理论上在平衡树合并两个树时，应当用根的高度来衡量两个树的大小，但是这里使用根节点的子孙节点的数量来衡量，union 和 find 的时间复杂度接近于 O(log N)。这是因为这个方法还可以优化，通过路径压缩可以将 union 和 find 的时间复杂度降低至 O(1)，而这样做会改变根的高度。

代码

class WeightedQuickUnion(object):
    id = []
    count = 0
    sz = []
    
    def __init__(self, n):
        self.count = n
        for i in range(n):
            self.id.append(i)
            self.sz.append(1) # inital size of each tree is 1

    def connected(self, p, q):
        return self.find(p) == self.find(q)
    
    def find(self, p):   
        while (p != self.id[p]):
            p = self.id[p]
        return p
    
    def union(self, p, q):
        root_p = self.find(p)
        root_q = self.find(q)
        if root_p != root_q:
            if self.sz[root_p] < self.sz[root_q]:
                self.id[root_p] = root_q
                self.sz[root_q] += self.sz[root_p]
            else:
                self.id[root_q] = root_p
                self.sz[root_p] += self.sz[root_q]               
            self.count -=1

输出 self.sz 可以看到 id = 1 和 id = 5 的组别包含了所有元素，id = 4 组中的 (4, 7) 实际上已经移动到 id = 5 组中。

size:  [1, 4, 1, 1, 2, 6, 1, 1, 1, 1]

五、Path Compression#

第一种方法是在 find 方法的执行过程中保存所有路过的中间节点到一个数组中，然后在 while 循环结束之后，将这些中间节点的父节点指向根节点。但是这个方法在 find 操作很频繁时会频繁生成中间节点数组，相应的分配销毁的时间自然就上升了。另一种方法是在寻找 q 的根节点的同时不断改变父节点，相当于在寻找根节点的同时，不断地将 q 移动到上一级的节点下，对路径进行了压缩，使整个树结构扁平化。相应的实现如下，实际上只需要在 find 方法中添加一行代码。

def find(self, p):   
        while (p != self.id[p]):
            self.id[p] = self.id[self.id[p]]
            p = self.id[p]
        return p

这样 self.id 中保存的既是个元素的组别又是各元素的父节点，正因为如此 union 和 find 的时间复杂度降低到了 O(1)。

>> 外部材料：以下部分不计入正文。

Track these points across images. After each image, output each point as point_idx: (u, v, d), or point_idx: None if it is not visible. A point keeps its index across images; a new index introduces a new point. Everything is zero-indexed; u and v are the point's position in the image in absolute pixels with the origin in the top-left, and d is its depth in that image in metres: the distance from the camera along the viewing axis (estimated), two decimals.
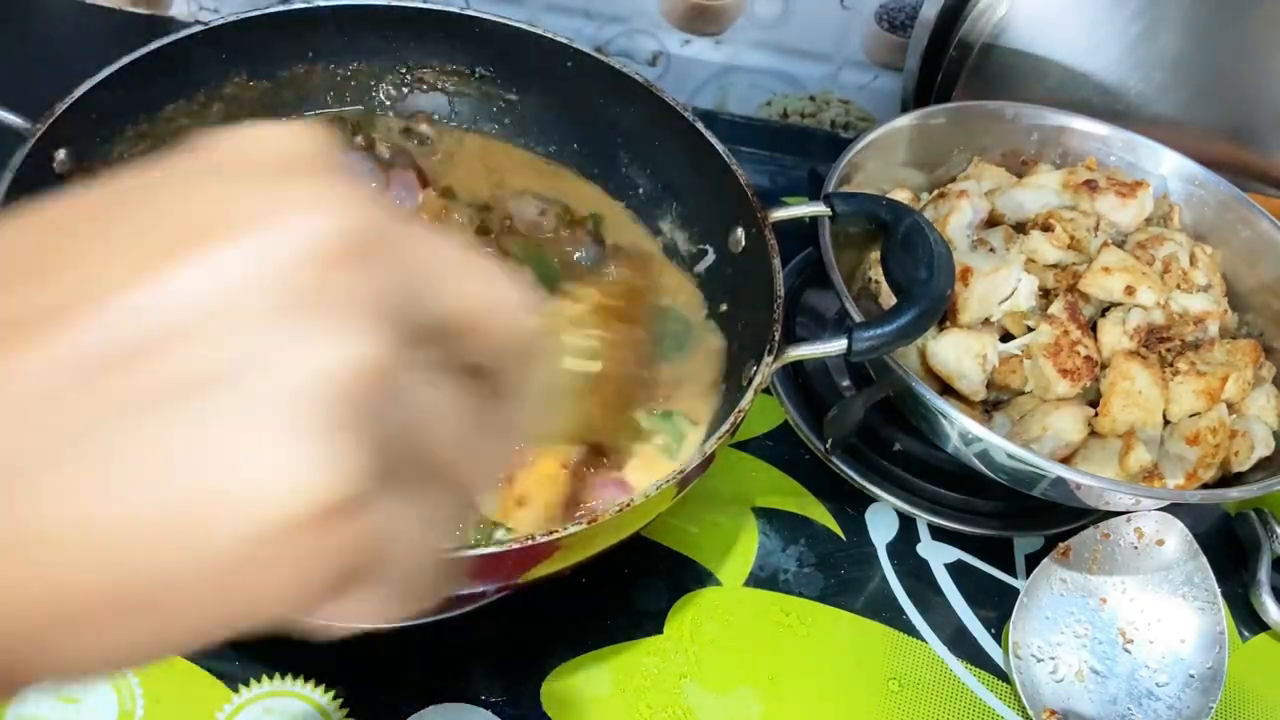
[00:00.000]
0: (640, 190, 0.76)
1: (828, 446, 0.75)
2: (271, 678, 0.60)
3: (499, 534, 0.59)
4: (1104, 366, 0.73)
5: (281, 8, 0.70)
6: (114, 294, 0.21)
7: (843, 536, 0.74)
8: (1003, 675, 0.69)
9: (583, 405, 0.60)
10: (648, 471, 0.63)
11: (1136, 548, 0.70)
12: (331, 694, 0.60)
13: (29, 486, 0.20)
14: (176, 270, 0.21)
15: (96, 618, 0.21)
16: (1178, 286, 0.77)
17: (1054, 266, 0.76)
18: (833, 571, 0.72)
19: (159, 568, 0.21)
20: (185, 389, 0.21)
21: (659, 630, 0.66)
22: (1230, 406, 0.73)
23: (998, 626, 0.71)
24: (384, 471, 0.22)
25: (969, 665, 0.69)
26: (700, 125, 0.70)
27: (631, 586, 0.68)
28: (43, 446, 0.20)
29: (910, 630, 0.70)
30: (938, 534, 0.75)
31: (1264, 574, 0.76)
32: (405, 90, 0.77)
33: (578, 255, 0.72)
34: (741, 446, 0.76)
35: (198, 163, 0.25)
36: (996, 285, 0.74)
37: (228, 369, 0.21)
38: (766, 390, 0.74)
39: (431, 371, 0.25)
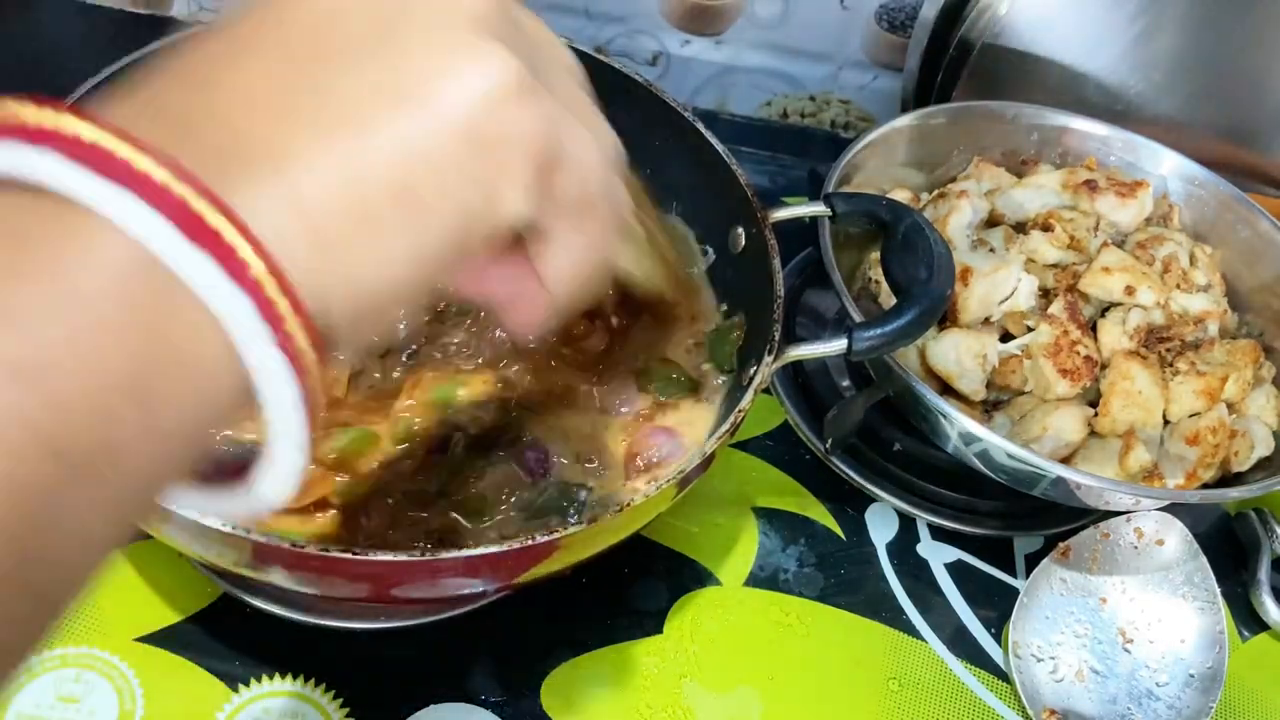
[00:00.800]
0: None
1: (828, 446, 0.75)
2: (271, 678, 0.60)
3: (581, 495, 0.60)
4: (1104, 366, 0.73)
5: None
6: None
7: (843, 536, 0.74)
8: (1003, 675, 0.69)
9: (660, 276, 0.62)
10: (689, 423, 0.65)
11: (1136, 548, 0.70)
12: (331, 694, 0.60)
13: (307, 117, 0.27)
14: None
15: (381, 220, 0.27)
16: (1178, 286, 0.77)
17: (1054, 266, 0.76)
18: (833, 571, 0.72)
19: (418, 158, 0.28)
20: (381, 30, 0.28)
21: (659, 630, 0.66)
22: (1230, 406, 0.73)
23: (998, 626, 0.71)
24: (532, 70, 0.29)
25: (969, 665, 0.69)
26: (700, 125, 0.70)
27: (631, 586, 0.68)
28: (312, 88, 0.27)
29: (910, 630, 0.70)
30: (938, 534, 0.75)
31: (1264, 574, 0.76)
32: None
33: None
34: (741, 446, 0.76)
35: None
36: (996, 285, 0.74)
37: (406, 12, 0.28)
38: (766, 390, 0.74)
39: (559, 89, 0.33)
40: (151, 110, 0.26)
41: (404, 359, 0.63)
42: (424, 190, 0.28)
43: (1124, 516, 0.70)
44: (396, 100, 0.27)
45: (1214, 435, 0.71)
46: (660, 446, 0.63)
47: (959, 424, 0.66)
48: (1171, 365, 0.74)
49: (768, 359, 0.59)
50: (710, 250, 0.72)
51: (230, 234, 0.24)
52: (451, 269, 0.29)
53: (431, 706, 0.61)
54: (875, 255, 0.76)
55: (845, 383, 0.80)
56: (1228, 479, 0.73)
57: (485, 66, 0.28)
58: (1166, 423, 0.73)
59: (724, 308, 0.71)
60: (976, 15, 0.87)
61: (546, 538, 0.50)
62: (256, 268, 0.24)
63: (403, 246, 0.28)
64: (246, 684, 0.60)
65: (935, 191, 0.83)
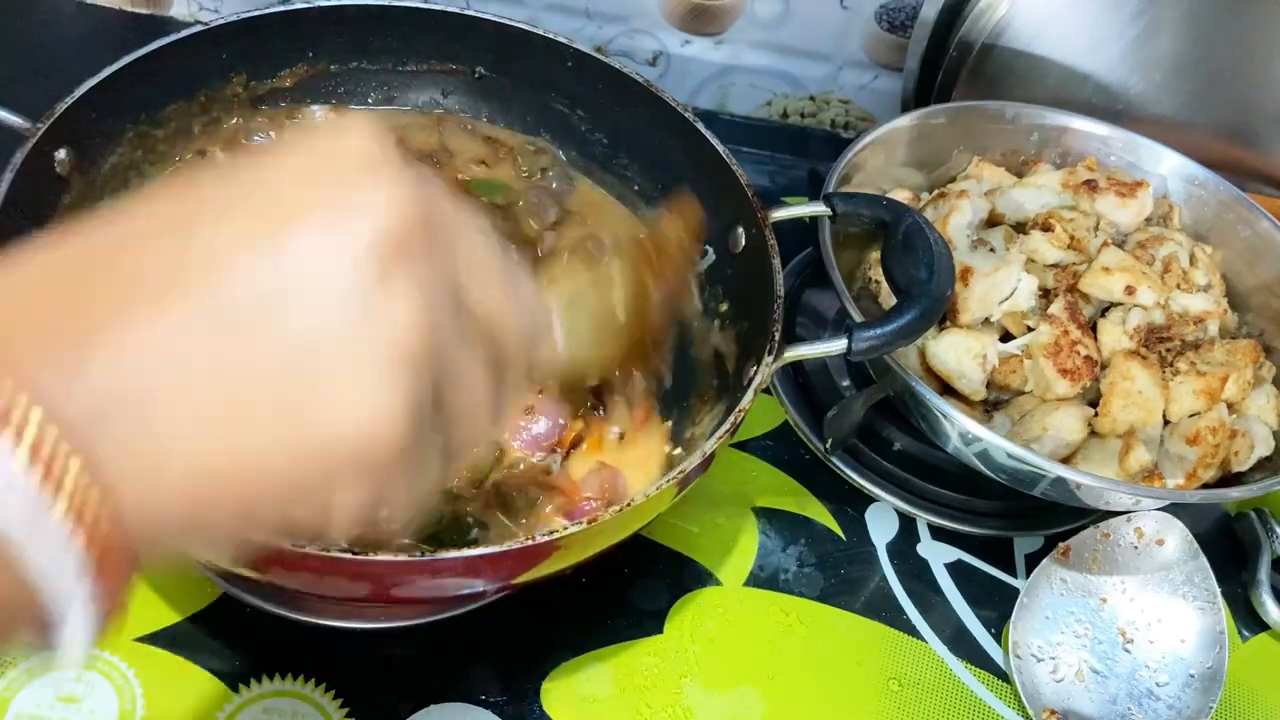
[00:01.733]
0: (640, 190, 0.76)
1: (828, 446, 0.75)
2: (271, 678, 0.60)
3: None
4: (1104, 366, 0.73)
5: (281, 8, 0.71)
6: (237, 258, 0.27)
7: (843, 536, 0.74)
8: (1003, 675, 0.69)
9: (610, 345, 0.61)
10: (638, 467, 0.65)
11: (1136, 548, 0.70)
12: (331, 694, 0.60)
13: (179, 419, 0.26)
14: (284, 243, 0.27)
15: (213, 511, 0.27)
16: (1178, 286, 0.77)
17: (1054, 266, 0.76)
18: (833, 571, 0.72)
19: (268, 471, 0.27)
20: (285, 345, 0.27)
21: (659, 630, 0.66)
22: (1230, 406, 0.73)
23: (998, 626, 0.71)
24: (424, 410, 0.29)
25: (969, 665, 0.69)
26: (700, 125, 0.70)
27: (631, 586, 0.68)
28: (185, 387, 0.26)
29: (910, 630, 0.70)
30: (938, 534, 0.75)
31: (1264, 574, 0.76)
32: (405, 90, 0.77)
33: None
34: (741, 446, 0.76)
35: (289, 156, 0.30)
36: (996, 285, 0.74)
37: (320, 330, 0.27)
38: (766, 390, 0.74)
39: (461, 344, 0.31)
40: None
41: None
42: (251, 397, 0.27)
43: (1124, 516, 0.70)
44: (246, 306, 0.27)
45: (1214, 435, 0.71)
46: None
47: (959, 424, 0.66)
48: (1171, 365, 0.74)
49: (768, 359, 0.59)
50: (710, 250, 0.72)
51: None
52: (301, 495, 0.29)
53: (431, 706, 0.61)
54: (875, 255, 0.76)
55: (845, 383, 0.80)
56: (1228, 479, 0.73)
57: (375, 416, 0.28)
58: (1166, 423, 0.73)
59: (724, 307, 0.71)
60: (976, 15, 0.87)
61: (546, 538, 0.50)
62: (34, 434, 0.24)
63: (217, 449, 0.27)
64: (246, 684, 0.60)
65: (935, 191, 0.83)
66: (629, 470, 0.65)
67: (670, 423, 0.68)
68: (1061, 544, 0.70)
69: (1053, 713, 0.66)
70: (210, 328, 0.27)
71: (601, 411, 0.67)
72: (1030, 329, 0.74)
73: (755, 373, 0.59)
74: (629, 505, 0.52)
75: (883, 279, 0.67)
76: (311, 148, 0.30)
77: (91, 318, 0.26)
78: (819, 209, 0.67)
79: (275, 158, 0.30)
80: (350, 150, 0.29)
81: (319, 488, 0.28)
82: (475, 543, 0.58)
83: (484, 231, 0.32)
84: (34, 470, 0.24)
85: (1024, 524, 0.77)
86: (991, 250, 0.76)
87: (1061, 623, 0.69)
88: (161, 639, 0.60)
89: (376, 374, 0.27)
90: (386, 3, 0.73)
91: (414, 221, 0.28)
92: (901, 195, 0.81)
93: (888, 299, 0.71)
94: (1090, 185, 0.81)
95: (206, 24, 0.68)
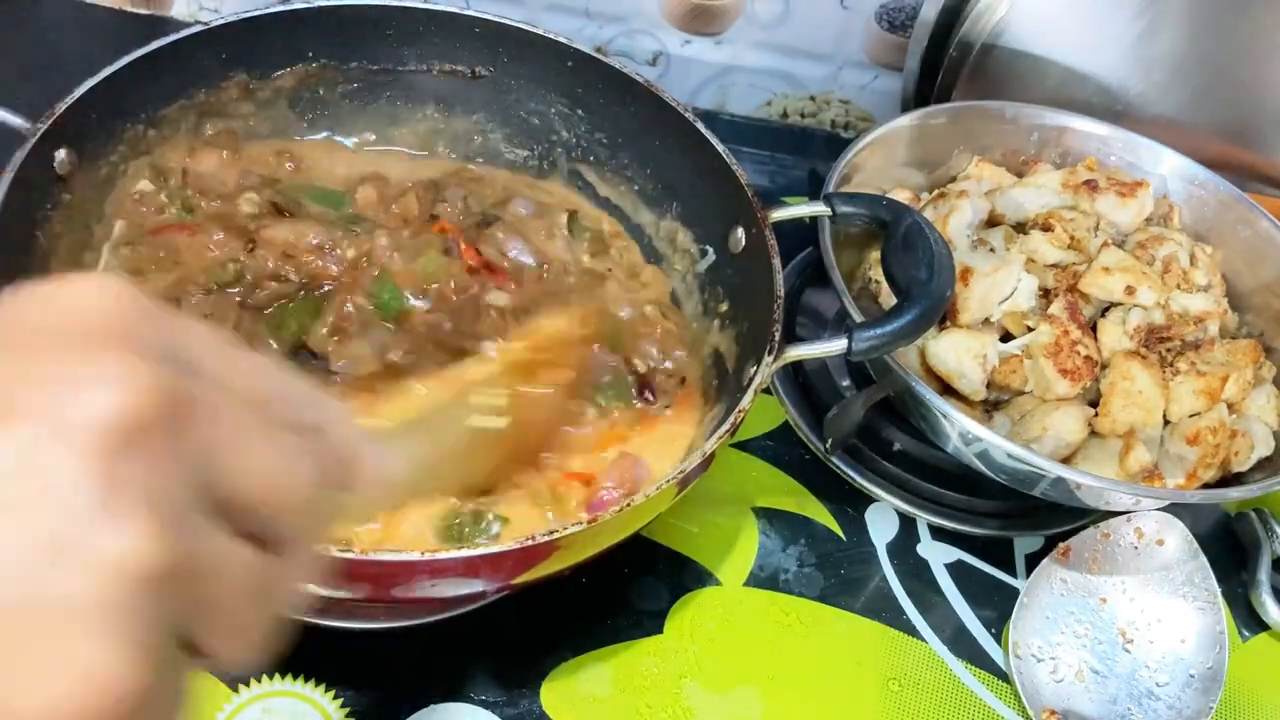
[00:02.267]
0: (640, 190, 0.76)
1: (828, 446, 0.75)
2: (271, 678, 0.60)
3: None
4: (1104, 366, 0.73)
5: (281, 8, 0.70)
6: None
7: (843, 536, 0.74)
8: (1003, 675, 0.69)
9: (482, 459, 0.60)
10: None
11: (1136, 548, 0.70)
12: (331, 694, 0.60)
13: None
14: None
15: None
16: (1178, 286, 0.77)
17: (1054, 266, 0.76)
18: (833, 571, 0.72)
19: None
20: None
21: (659, 630, 0.66)
22: (1230, 406, 0.73)
23: (998, 626, 0.71)
24: (160, 656, 0.23)
25: (969, 665, 0.69)
26: (700, 125, 0.70)
27: (631, 586, 0.68)
28: None
29: (910, 630, 0.70)
30: (938, 534, 0.75)
31: (1264, 574, 0.76)
32: (404, 90, 0.77)
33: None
34: (741, 446, 0.76)
35: None
36: (996, 285, 0.74)
37: (14, 570, 0.21)
38: (766, 390, 0.74)
39: (220, 540, 0.25)
40: None
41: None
42: None
43: (1124, 516, 0.70)
44: None
45: (1214, 435, 0.71)
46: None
47: (959, 424, 0.66)
48: (1172, 365, 0.74)
49: (768, 359, 0.59)
50: (710, 250, 0.72)
51: None
52: None
53: (431, 706, 0.61)
54: (875, 255, 0.76)
55: (845, 383, 0.80)
56: (1228, 479, 0.73)
57: (91, 680, 0.22)
58: (1166, 423, 0.73)
59: (724, 307, 0.71)
60: (976, 15, 0.87)
61: (546, 538, 0.50)
62: None
63: None
64: (246, 684, 0.59)
65: (935, 191, 0.83)
66: (651, 458, 0.65)
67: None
68: (1061, 544, 0.70)
69: (1053, 713, 0.66)
70: None
71: (650, 396, 0.67)
72: (1030, 329, 0.74)
73: (755, 373, 0.59)
74: (629, 505, 0.52)
75: (883, 279, 0.67)
76: (21, 308, 0.24)
77: None
78: (819, 209, 0.67)
79: None
80: (71, 310, 0.24)
81: None
82: (497, 537, 0.59)
83: (262, 376, 0.27)
84: None
85: (1024, 524, 0.77)
86: (991, 250, 0.76)
87: (1061, 623, 0.69)
88: None
89: (90, 623, 0.21)
90: (386, 3, 0.73)
91: (150, 408, 0.23)
92: (901, 195, 0.81)
93: (888, 299, 0.71)
94: (1090, 185, 0.81)
95: (206, 24, 0.68)
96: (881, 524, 0.75)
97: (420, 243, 0.69)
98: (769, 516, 0.73)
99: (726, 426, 0.56)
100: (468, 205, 0.74)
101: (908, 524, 0.75)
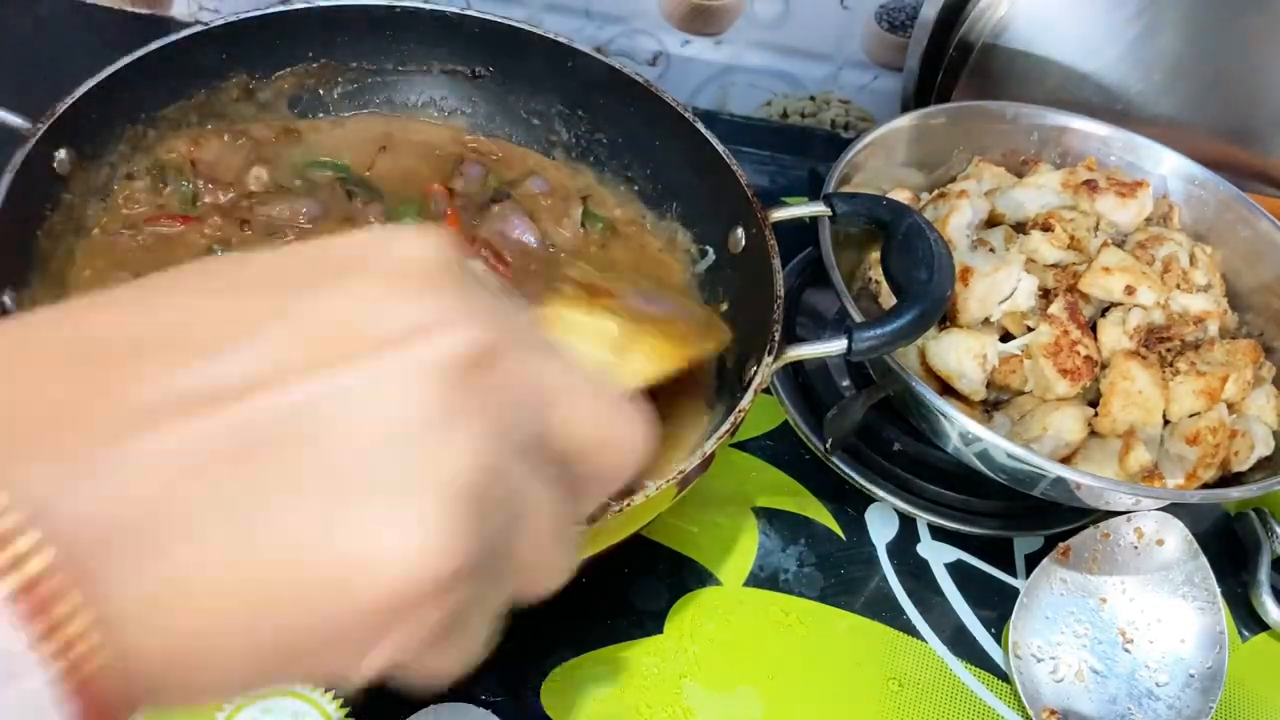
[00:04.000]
0: (640, 190, 0.76)
1: (828, 446, 0.75)
2: None
3: None
4: (1104, 366, 0.73)
5: (281, 8, 0.70)
6: (271, 389, 0.23)
7: (843, 536, 0.74)
8: (1003, 675, 0.69)
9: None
10: None
11: (1136, 548, 0.70)
12: (331, 694, 0.60)
13: (193, 550, 0.22)
14: (325, 378, 0.24)
15: (228, 657, 0.23)
16: (1178, 286, 0.77)
17: (1054, 266, 0.76)
18: (833, 571, 0.72)
19: (287, 622, 0.23)
20: (326, 477, 0.23)
21: (659, 630, 0.66)
22: (1230, 406, 0.73)
23: (998, 626, 0.71)
24: (482, 557, 0.25)
25: (969, 665, 0.69)
26: (700, 125, 0.70)
27: (631, 586, 0.68)
28: (201, 513, 0.22)
29: (910, 630, 0.70)
30: (938, 534, 0.75)
31: (1264, 574, 0.76)
32: (405, 90, 0.77)
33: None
34: (741, 446, 0.76)
35: (327, 263, 0.26)
36: (996, 285, 0.74)
37: (363, 460, 0.23)
38: (766, 390, 0.74)
39: (540, 475, 0.27)
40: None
41: None
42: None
43: (1124, 516, 0.70)
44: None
45: (1214, 435, 0.71)
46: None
47: (959, 424, 0.66)
48: (1171, 365, 0.74)
49: (768, 359, 0.59)
50: (710, 250, 0.72)
51: None
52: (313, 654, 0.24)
53: (431, 706, 0.61)
54: (875, 255, 0.76)
55: (845, 383, 0.80)
56: (1228, 479, 0.73)
57: (424, 558, 0.24)
58: (1166, 423, 0.73)
59: (724, 307, 0.71)
60: (976, 15, 0.87)
61: None
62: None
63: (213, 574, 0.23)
64: None
65: (935, 191, 0.83)
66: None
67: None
68: (1061, 544, 0.70)
69: (1053, 713, 0.66)
70: (234, 446, 0.23)
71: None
72: (1030, 329, 0.74)
73: (755, 373, 0.59)
74: (628, 505, 0.52)
75: (883, 279, 0.67)
76: (365, 253, 0.26)
77: (93, 420, 0.22)
78: (819, 209, 0.67)
79: (320, 262, 0.26)
80: (410, 260, 0.26)
81: (346, 633, 0.24)
82: None
83: (566, 354, 0.28)
84: (23, 604, 0.20)
85: (1024, 524, 0.77)
86: (991, 250, 0.76)
87: (1061, 623, 0.69)
88: None
89: (422, 508, 0.23)
90: (386, 3, 0.73)
91: (484, 346, 0.25)
92: (901, 195, 0.81)
93: (888, 299, 0.71)
94: (1090, 185, 0.81)
95: (206, 24, 0.68)
96: (881, 524, 0.75)
97: (405, 212, 0.69)
98: (769, 516, 0.73)
99: (726, 426, 0.56)
100: (486, 182, 0.73)
101: (907, 524, 0.75)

final parent/id list is 1,1,1,1,5,5,5,5,5,5

六、总结#

随着一步步地深入，我们最终将查并集 union 和 find 的时间复杂度降低到了 O(1)。本文中的四种算法的时间复杂度如下表所示。

Algorithm	Constructor	Union	Find
Quick-Find	N	O(N)	O(1)
Quick-Union	N	Tree height	Tree height
Weighted Quick-Union	N	near to O(log N)	near to O(log N)
Weighted Quick-Union With Path Compression	N	Very near to O(1)	Very near to O(1)

需要注意 Path Compression 是将各节点压缩到根节点下，所以 Weighted 仍然有意义。当然如果还需要输出连通路径，这个方法是没办法实现的，需要 BFS 或 DFS 算法来实现。